LEGAL think-tank, Veritas has raised a red flag over a provision under section 125 of the Constitution, which bars mentally ill people and convicts from contesting in general elections.
BY VENERANDA LANGA
In its latest election bulletin, which looked at how candidates will be nominated on June 14, Veritas noted that section 125 of the Constitution prohibits mentally ill candidates from seeking election into public office.
“People, who are detained under the Mental Health Act, or who have been declared by a court to be incapable of managing their affairs, are disqualified form standing for election,” the think-tank said.
But Veritas said one has to be locked up in a mental institution before they are disqualified as mentally ill.
It said people who have previously vacated their parliamentary seats through having been convicted of a serious offence, involving breach of trust, violence or dishonesty, will also be disqualified from contesting.
On presidential candidates, a candidate should be a Zimbabwean citizen by birth or descent and that they should be at least 40 years of age and be ordinarily resident in Zimbabwe and a registered voter.
“The only disqualification stated in the Constitution is having already held office as President under the 2013 Constitution for two terms,” Veritas said.
Public officers, including members of the defence forces, the civil service and other holders of public office, as well as members and employees of statutory bodies, government-controlled companies and entities, provincial or metropolitan councils and local authorities may stand for election.
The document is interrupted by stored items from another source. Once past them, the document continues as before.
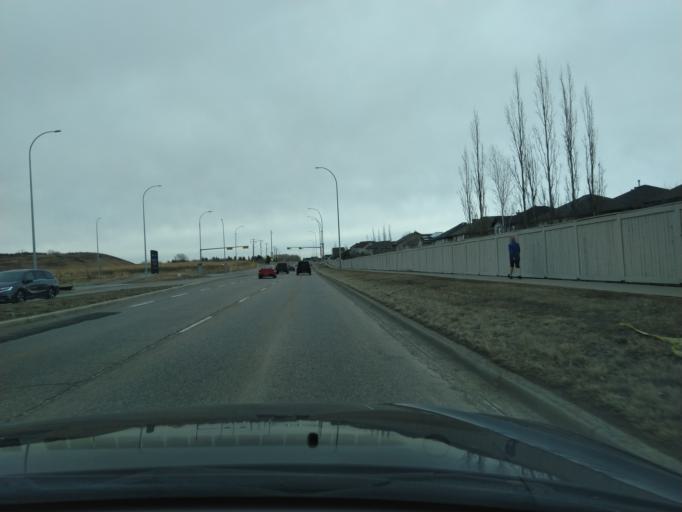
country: CA
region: Alberta
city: Calgary
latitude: 51.1540
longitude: -114.2310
“However, if they are elected they will have to relinquish their office within 30 days, failing which they will automatically lose their seats as prescribed in section 129(1)(h) of the Constitution,” Veritas said.
For chiefs and other traditional leaders, Veritas said they are prohibited from being members of political parties or participating in partisan politics as prescribed in section 281 of the Constitution.
“They are also prohibited from standing for election for President, Parliament or a local authority council by section 45 of the Traditional Leaders Act,” they said.
For local authority or council elections, the candidate must be a citizen of at least 21 years of age.
“The disqualifications spelt out in section 119(2) of the Electoral Act include being an unrehabilitated insolvent, being in default of more than 120 days in payment of local authority rates, charges and taxes, having been convicted of an offence of dishonesty and being an employee of the local authority,” Veritas said.